Does Godzilla X Kong's Hollow Earth Provide A Future For Monarch: Legacy Of Monsters?
This article contains mild spoilers for "Godzilla x Kong: The New Empire."
Earth, the planet we all live on and must share with each other, is an amazing place full of wonders. Even now in 2024, it's wild to realize that humanity has yet to explore every inch of the planet, with a staggering percentage of the Earth's oceans having only been mapped by satellites. Although it feels like we've reached an age where there's little mystery left in the terrestrial, there still exists so much possibility on our planet before we even begin to consider other planets or galaxies beyond.
Although the theory of a hollow Earth in real life holds about as much veracity as a flat Earth, the concept has become a delightful metaphor in the MonsterVerse series of films for the exploration of new realms, continuing a tradition from classic monster movies like the original "King Kong" of adventure and discovery. Even though the MonsterVerse's Hollow Earth has been featured in two films — "Godzilla Vs. Kong" and "Godzilla x Kong: The New Empire" — and a spin-off series — Legendary Television's "Monarch: Legacy of Monsters" — there still exists quite a lot about it that we haven't seen and aren't yet aware of. After all, discovering new depths to Hollow Earth is a huge part of the plot of "The New Empire."
However, one aspect of Hollow Earth that "Godzilla x Kong" doesn't address is that, in "Legacy of Monsters," there is apparently an offshoot realm, one that distorts time for human travelers. Could the fact that both the films and the show attempt to remain in continuity with each other speak to potential future developments in "Legacy of Monsters?"
'Legacy of Monsters' ventures to an in-between realm
In the first season of "Monarch: Legacy of Monsters," it's revealed that Lee Shaw (played in the past by Wyatt Russell and in the present of 2015 by Kurt Russell), Bill Randa (Anders Holm), and Keiko Randa (Mari Yamamoto) first conducted the Monarch organization's investigation into the existence of Hollow Earth, with the trio discovering a rift in Kazakhstan in 1959 that Keiko unfortunately fell into. When Shaw made his own excursion into Hollow Earth in 1962 as part of a recon mission, he found himself stuck in that realm for what he perceived as only a week, though when he made his way back to the surface, he found himself emerging in 1982. Later, in the season finale, Shaw went back through the rift and found a still alive, still young Keiko surviving despite the dangerous indigenous creatures and climate.

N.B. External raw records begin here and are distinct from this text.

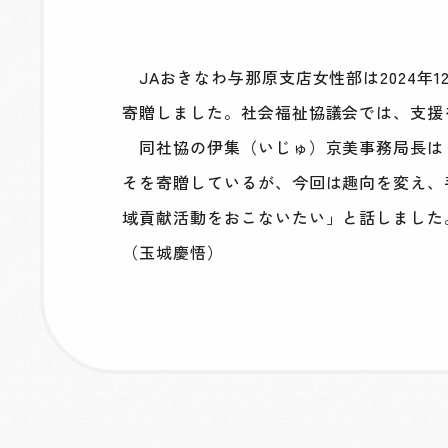
JAおきなわ与那原支店女性部は2024年
寄贈しました。社会福祉協議会では、支援
同社協の伊集（いじゅ）京美事務局長は
そを寄贈しているが、今回は趣向を変え、
域貢献活動をおこないたい」と話しました
（玉城慶悟）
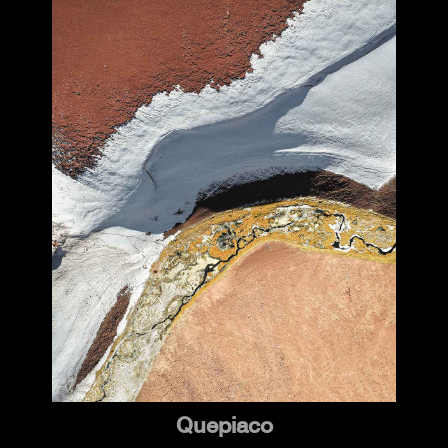
Quepiaco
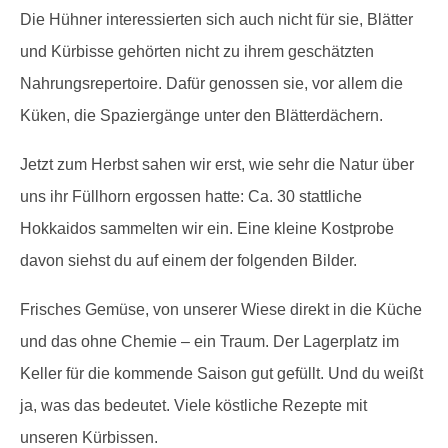
Die Hühner interessierten sich auch nicht für sie, Blätter
und Kürbisse gehörten nicht zu ihrem geschätzten
Nahrungsrepertoire. Dafür genossen sie, vor allem die
Küken, die Spaziergänge unter den Blätterdächern.
Jetzt zum Herbst sahen wir erst, wie sehr die Natur über
uns ihr Füllhorn ergossen hatte: Ca. 30 stattliche
Hokkaidos sammelten wir ein. Eine kleine Kostprobe
davon siehst du auf einem der folgenden Bilder.
Frisches Gemüse, von unserer Wiese direkt in die Küche
und das ohne Chemie – ein Traum. Der Lagerplatz im
Keller für die kommende Saison gut gefüllt. Und du weißt
ja, was das bedeutet. Viele köstliche Rezepte mit
unseren Kürbissen.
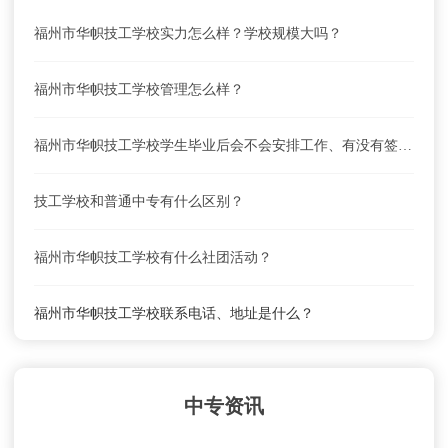
福州市华帜技工学校实力怎么样？学校规模大吗？
福州市华帜技工学校管理怎么样？
福州市华帜技工学校学生毕业后会不会安排工作、有没有签就业合同？
技工学校和普通中专有什么区别？
福州市华帜技工学校有什么社团活动？
福州市华帜技工学校联系电话、地址是什么？
福州市华帜技工学校就业前景怎么样？
中专资讯
福州市华帜技工学校怎么去？乘车路线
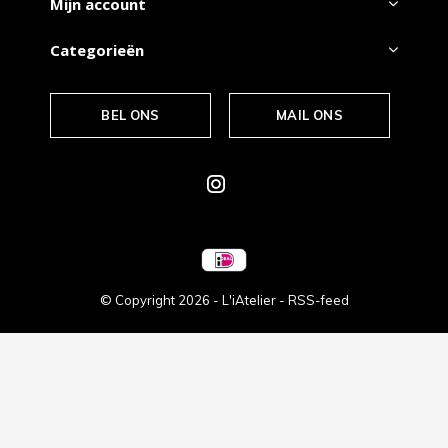
Mijn account
Categorieën
BEL ONS
MAIL ONS
© Copyright
2026
- L'iAtelier -
RSS-feed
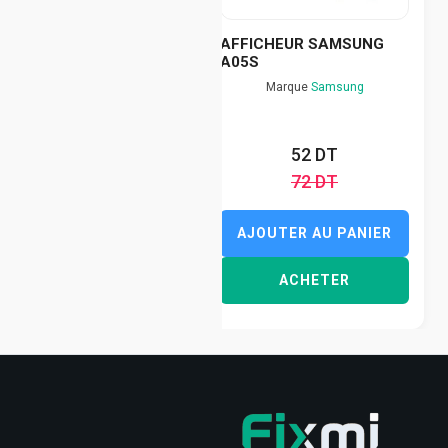
AFFICHEUR SAMSUNG
A05S
Marque
Samsung
52 DT
72 DT
AJOUTER AU PANIER
ACHETER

As it turns out, this realm that Shaw, Keiko, and others visit in the series is not Hollow Earth per se, but a particular offshoot realm that Keiko dubs Axis Mundi (a term that means "between Heaven and Earth") in which time operates relative to the surface world in a very "Interstellar"-esque fashion. At a reception for an early screening of "Godzilla x Kong" that I attended a few weeks ago, director Adam Wingard essentially confirmed as much, stating during general conversation on the topic that the films' Hollow Earth and Axis Mundi were not quite the same place. That said, the two realms are certainly related to each other, and the method of traveling to each realm requires the presence of a titan for humans to access.
Will 'Legacy of Monsters' discover more realms, as in 'The New Empire'?
The season finale of "Legacy of Monsters" sees Shaw sacrificing himself in Axis Mundi to allow Keiko, her grandchild Cate (Anna Sawai), and the other heroes to escape. They emerge in 2017 Skull Island, where Apex Cybernetics (the creators of Mechagodzilla in "Godzilla Vs. Kong") have a research base. While this cliffhanger seems to indicate that the second season of "Monarch" will be focused on Kong and how Skull Island changed from a verdant home in 1973 to "GvK's" unstable habitat in 2021, there exists the possibility that Keiko and others could mount a possible rescue mission for Shaw back to Axis Mundi.
Additionally, so far the MonsterVerse films have yet to mention Axis Mundi or any other offshoot realms of Hollow Earth, yet the existence of the uncharted area that Kong finds the Scar King in during the events of "The New Empire" certainly paves the way for such a discovery. Given that "Monarch" has established a distinction between the films' Hollow Earth (referring to it as the ancestral home of all the titans) and Axis Mundi, perhaps the show means to venture into other adjacent realms in future episodes.
After all, both the films and the series have now established the MonsterVerse as something unique: an interplanetary saga that technically involves only one planet, Earth. Since Hollow Earth is intended to be a mirror to the surface Earth in terms of containing various climates, flora and fauna, why couldn't there be a cadre of different realms accessed by different rifts? Just like we haven't discovered everything within the real Earth yet, it's clear we have a lot more to learn about the MonsterVerse's Earth, too.